EXERCISE PROMPT — Gather every line in the rows below that contains the string "Servicio". Case counts.

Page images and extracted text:

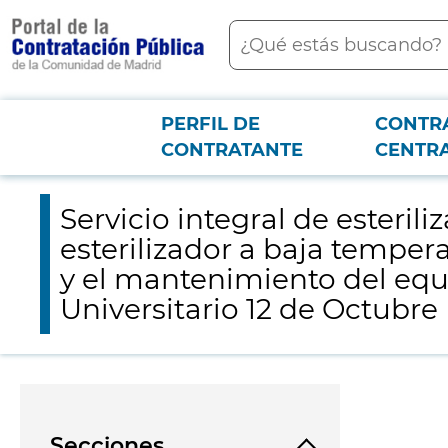
contenido
Buscar
principal
PERFIL DE
CONTR
Menú PCON
2026-3-12
Servicio integral de esterilización en frío, incluyendo la cesió
CONTRATANTE
CENTR
de Esterilización del Hospital Universitario 12 de Octubre
Servicio integral de esterili
esterilizador a baja tempera
y el mantenimiento del equip
Universitario 12 de Octubre
Secciones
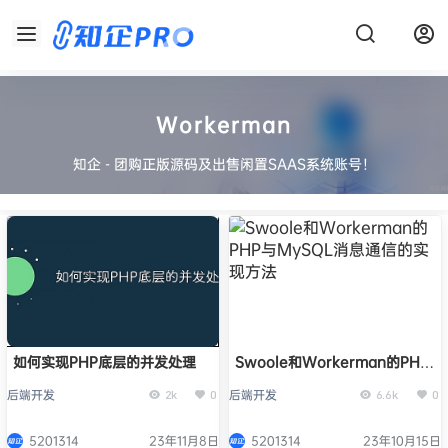
Workerman
知企 - 团购正版源码及出售闲置SAAS系统账号！
如何实现PHP底层的并发处理
Swoole和Workerman的PHP
与MySQL消息通信的实现方法
后端开发
后端开发
2k
0
6.6k
0
5201314
23年11月8日
5201314
23年10月15日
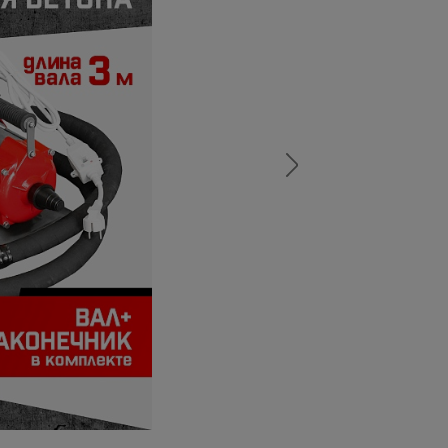
а
атурой
от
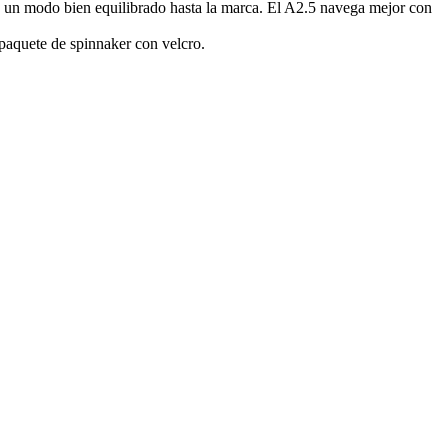
o un modo bien equilibrado hasta la marca. El A2.5 navega mejor con
paquete de spinnaker con velcro.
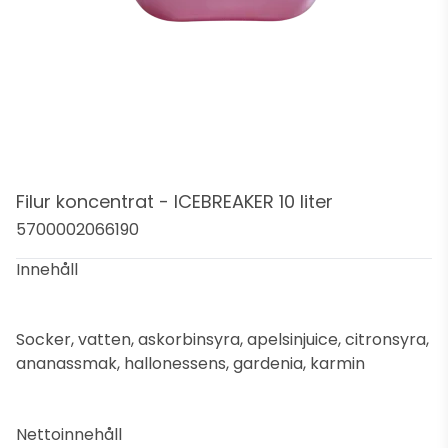
Filur koncentrat - ICEBREAKER 10 liter
5700002066190
Innehåll
Socker, vatten, askorbinsyra, apelsinjuice, citronsyra,
ananassmak, hallonessens, gardenia, karmin
Nettoinnehåll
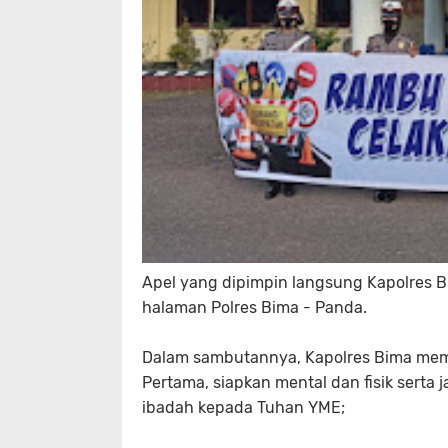
Apel yang dipimpin langsung Kapolres B
halaman Polres Bima - Panda.
Dalam sambutannya, Kapolres Bima mem
Pertama, siapkan mental dan fisik serta 
ibadah kepada Tuhan YME;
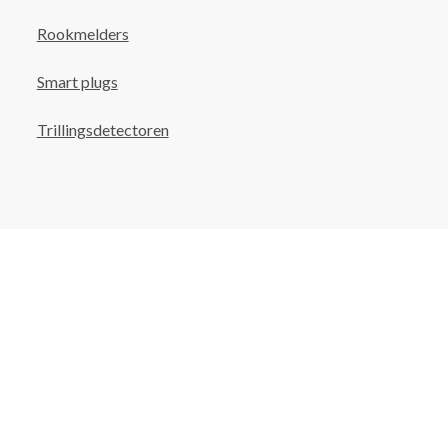
Rookmelders
Smart plugs
Trillingsdetectoren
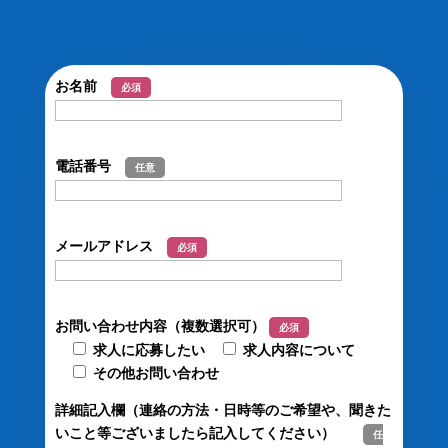
お名前
必須
電話番号
任意
メールアドレス
必須
お問い合わせ内容（複数選択可）
必須
求人に応募したい
求人内容について
その他お問い合わせ
詳細記入欄（連絡の方法・日時等のご希望や、聞きた
いこと等ございましたら記入してください）
任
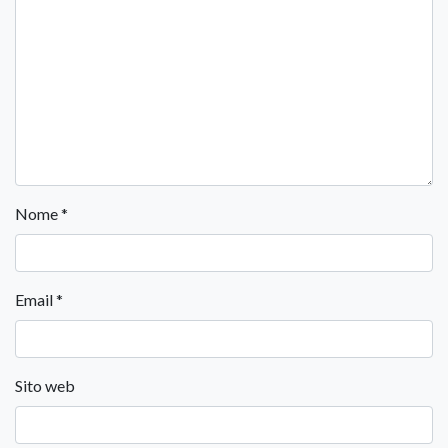
Nome
*
Email
*
Sito web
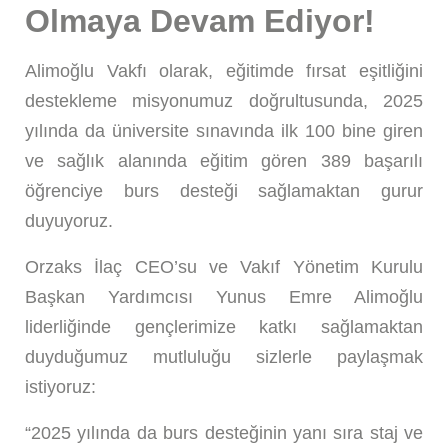
Olmaya Devam Ediyor!
Alimoğlu Vakfı olarak, eğitimde fırsat eşitliğini
destekleme misyonumuz doğrultusunda, 2025
yılında da üniversite sınavında ilk 100 bine giren
ve sağlık alanında eğitim gören 389 başarılı
öğrenciye burs desteği sağlamaktan gurur
duyuyoruz.
Orzaks İlaç
CEO’su ve Vakıf Yönetim Kurulu
Başkan Yardımcısı
Yunus Emre Alimoğlu
liderliğinde gençlerimize katkı sağlamaktan
duyduğumuz mutluluğu sizlerle paylaşmak
istiyoruz:
“2025 yılında da burs desteğinin yanı sıra staj ve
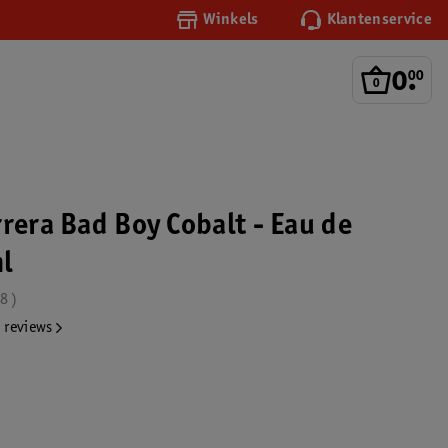
Winkels
Klantenservice
0
.
00
rera Bad Boy Cobalt - Eau de
l
.8
 reviews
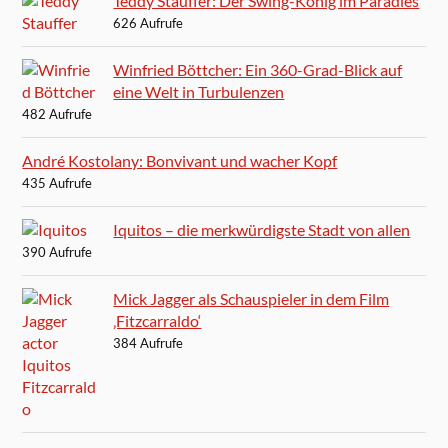
Teddy Stauffer: Der Swing-König im Paradies
626 Aufrufe
Winfried Böttcher: Ein 360-Grad-Blick auf
eine Welt in Turbulenzen
482 Aufrufe
André Kostolany: Bonvivant und wacher Kopf
435 Aufrufe
Iquitos – die merkwürdigste Stadt von allen
390 Aufrufe
Mick Jagger als Schauspieler in dem Film
‚Fitzcarraldo‘
384 Aufrufe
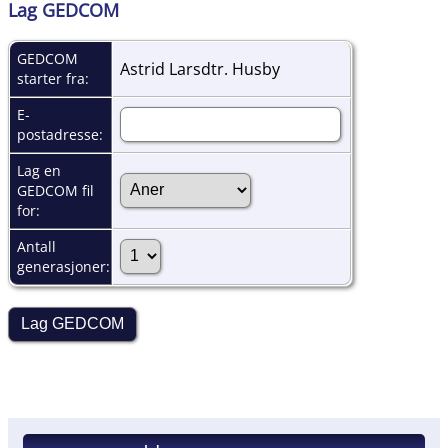
Lag GEDCOM
GEDCOM
Astrid Larsdtr. Husby
starter fra:
E-
postadresse:
Lag en
GEDCOM fil
for:
Antall
generasjoner:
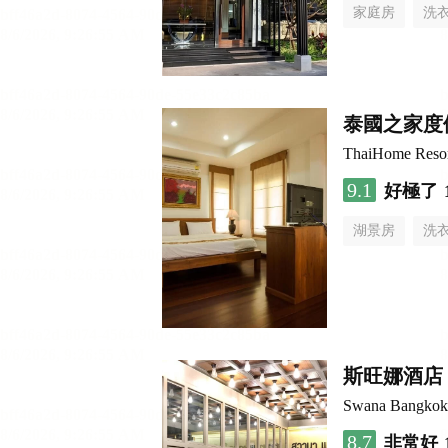
家庭房
洗
泰國之家度
ThaiHome Reso
9.1
好極了
湖景房
洗
斯旺娜酒店
Swana Bangkok
8.7
非常好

EXERCISE SOLUTION —
Servicio integral de esterilización en frío, incluyendo la cesió
Servicio integral de esterili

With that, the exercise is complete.